Christopher Maughan and sausages

Kelmscott Country Pork

Christopher Maughan has been a farmer in the Cotswolds all his life. Christopher and his wife, Ellie, made Home Farm, a lovely Georgian farmhouse in the peaceful hamlet of Kelmscott, in Gloucestershire, their home to bring up their family of four and develop their award-winning Kelmscott Country Pork.

The fantastic flavour and quality of bacon and sausages for breakfast makes Kelmscott Country Pork stand out. This is down to the care and attention paid to all the pigs and the Maughans’ dedication to providing a traditional and personal service for all their customers.

Christopher is passionate about the welfare of all their pigs – all have the freedom to be out in the fresh air, with plenty of space and cover. It’s a small team at Home Farm with Christopher, Ellie and Andrew James who oversees the preparation, packaging and delivery to restaurants, hotels, local pubs and village shops in the Cotswolds and further afield. Local part-timers help out on busy delivery days.

It’s not all about a full English breakfast, although staying at Cotswold Village Rooms we are pretty partial to it. There’s lots of choice for lunch and supper with eight flavours of sausages including country herbs, apple, sweet red onion, and mustard. Tender bacon and hams are cured using a special recipe handed down from farming parents and grandparents. New flavours are tried and tested including fennel flavoured and other salami, wafer thin prosciutto ham and spicy Kelmscott chorizo. We love them all!

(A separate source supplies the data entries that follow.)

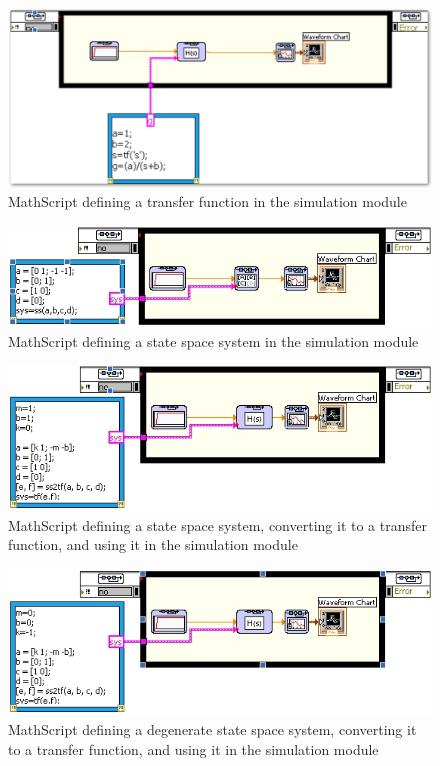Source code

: \begin{figure}[h!]
\centering
\includegraphics[width=6in]{mathscriptinsim/mathscriptinsimTF}
\caption{MathScript defining a transfer function in the simulation module}
\label{fig-mathscriptinsimTF}
\end{figure}

\begin{figure}[h!]
\centering
\includegraphics[width=6in]{mathscriptinsim/mathscriptinsimSS}
\caption{MathScript defining a state space system in the simulation module}
\label{fig-mathscriptinsimSS}
\end{figure}

\begin{figure}[h!]
\centering
\includegraphics[width=6in]{mathscriptinsim/mathscriptinsimSS2TF}
\caption{MathScript defining a state space system, converting it to a transfer
  function, and using it in the simulation module}
\label{fig-mathscriptinsimSS2TF}
\end{figure}

\begin{figure}[h!]
\centering
\includegraphics[width=6in]{mathscriptinsim/mathscriptinsimSS2TFdegenerate}
\caption{MathScript defining a degenerate state space system, converting it to a transfer
  function, and using it in the simulation module}
\label{fig-mathscriptinsimSS2TFdeg}
\end{figure}


 



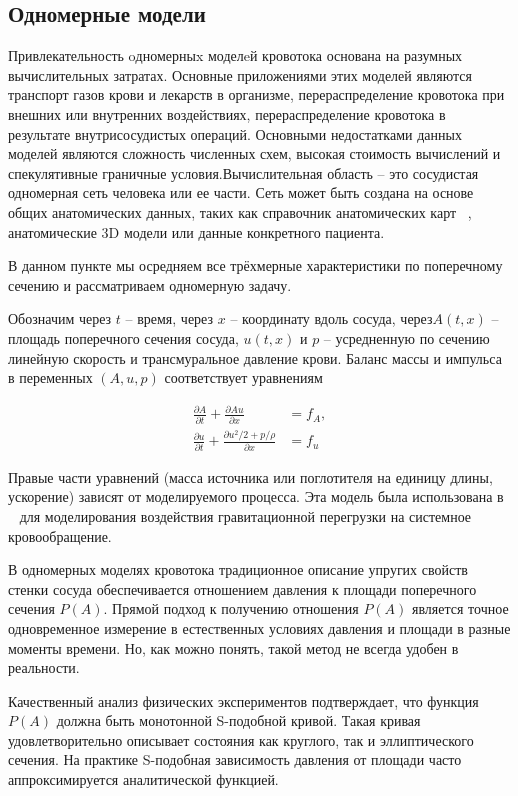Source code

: \subsection{Одномерные модели}

Привлекательность oдномерныx моделeй кровотока основана на разумных вычислительных затратах. Основные приложениями этих моделей являются транспорт газов крови и лекарств в организме, перераспределение кровотока при внешних или внутренних воздействиях, перераспределение кровотока в результате внутрисосудистых операций. Основными недостатками данных моделей являются сложность численных схем, высокая стоимость вычислений и спекулятивные граничные условия.Вычислительная область -- это сосудистая одномерная сеть человека или ее части. Сеть может быть создана на основе общих анатомических данных, таких как справочник анатомических карт ~\cite{bunicheva:2013}, анатомические 3D модели или данные конкретного пациента.

В данном пункте мы осредняем все трёхмерные характеристики по поперечному сечению и рассматриваем одномерную задачу.

Обозначим через $t$ -- время, через $x$ -- координату вдоль сосуда, через$A(t, x)$ -- площадь поперечного сечения сосуда, $u(t, x)$ и $p$ -- усредненную по сечению линейную скорость и трансмуральное давление крови. Баланс массы и импульса в переменных $(A, u, p)$ соответствует уравнениям

\begin{align}
    \label{eq:mass-balance}
    \frac{\partial A}{\partial t}+\frac{\partial Au}{\partial x}&=f_A,\\
    \label{eq:momentum-balance}
    \frac{\partial u}{\partial t}+ \frac{\partial u^2/2+p/\rho}{\partial x}&=f_u
\end{align}

Правые части уравнений (масса источника или поглотителя на единицу длины, ускорение) зависят от моделируемого процесса. Эта модель была использована в ~\cite{bunicheva:2004} для моделирования воздействия гравитационной перегрузки на системное кровообращение. 

В одномерных моделях кровотока традиционное описание упругих свойств стенки сосуда обеспечивается отношением давления к площади поперечного сечения $P(A)$. Прямой подход к получению отношения $P(A)$ является точное одновременное измерение в естественных условиях давления и площади в разные моменты времени. Но, как можно понять, такой метод не всегда удобен в реальности.

Качественный анализ физических экспериментов подтверждает, что функция $P(A)$ должна быть монотонной S-подобной кривой. Такая кривая удовлетворительно описывает  состояния как круглого, так и эллиптического сечения. На практике S-подобная  зависимость давления от площади часто аппроксимируется аналитической функцией.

To buy direct from Kelmscott Country Pork do call or email Christopher and Ellie to receive a list of the full range of products and to check what’s available. Do mention that you heard about them from Cotswold Village Rooms!

Kelmscott Country Pork
Home Farm
Kelmscott
Gloucestershire
GL7 3HD
T: 01367 252220
E: cmaughan@supanet.com

Recipe for Caramelized Onion & Sausage Frittata

Ingredients: Serves 4

1 large white onion, caramelized (see below), 1 tablespoon olive oil, rock salt & pepper, 4 Kelmscott Country Pork sausages, 1 large potato, 3 eggs, 5 egg whites, tablespoon of milk, 2 ounces mature cheddar (or other preferred) cheese grated

What to do:

1.To caramelize onion: Thinly slice the onion. Heat olive oil in a large pan over medium high heat. Add the onion, season with a little salt & pepper to taste, stir to coat with olive oil. Continue to sauté, stirring occasionally until the onions are dark brown, half an hour to an hour, depending on the heat. The slower the onions are cooked, the more flavour. 2. Place sausages on a baking tray. Bake in oven at 375 degrees for 20 minutes, shaking and turning half way through. Allow to cool slightly, then slice into bite-sized chunks. 3. While cooking, thinly slice potato. In a large frying pan with some oil, sauté the potatoes slices in a single layer over high heat. Season with salt & pepper. Cook each side until the potato slices are golden brown and quite crisp. 4. Rub a medium sized pie dish with some oil. Lay the potato slices across the bottom of the dish, overlapping if needed. Top the potatoes with the caramelized onion and sausage. 5. In a large bowl, whisk together eggs, egg whites, a little milk, another twist of salt and black pepper. Pour egg mixture into the prepared pie dish. 6. Bake in oven at 350 degrees for 30 minutes, then top with grated cheese, and bake five minutes more. Allow to cool slightly before slicing and serving.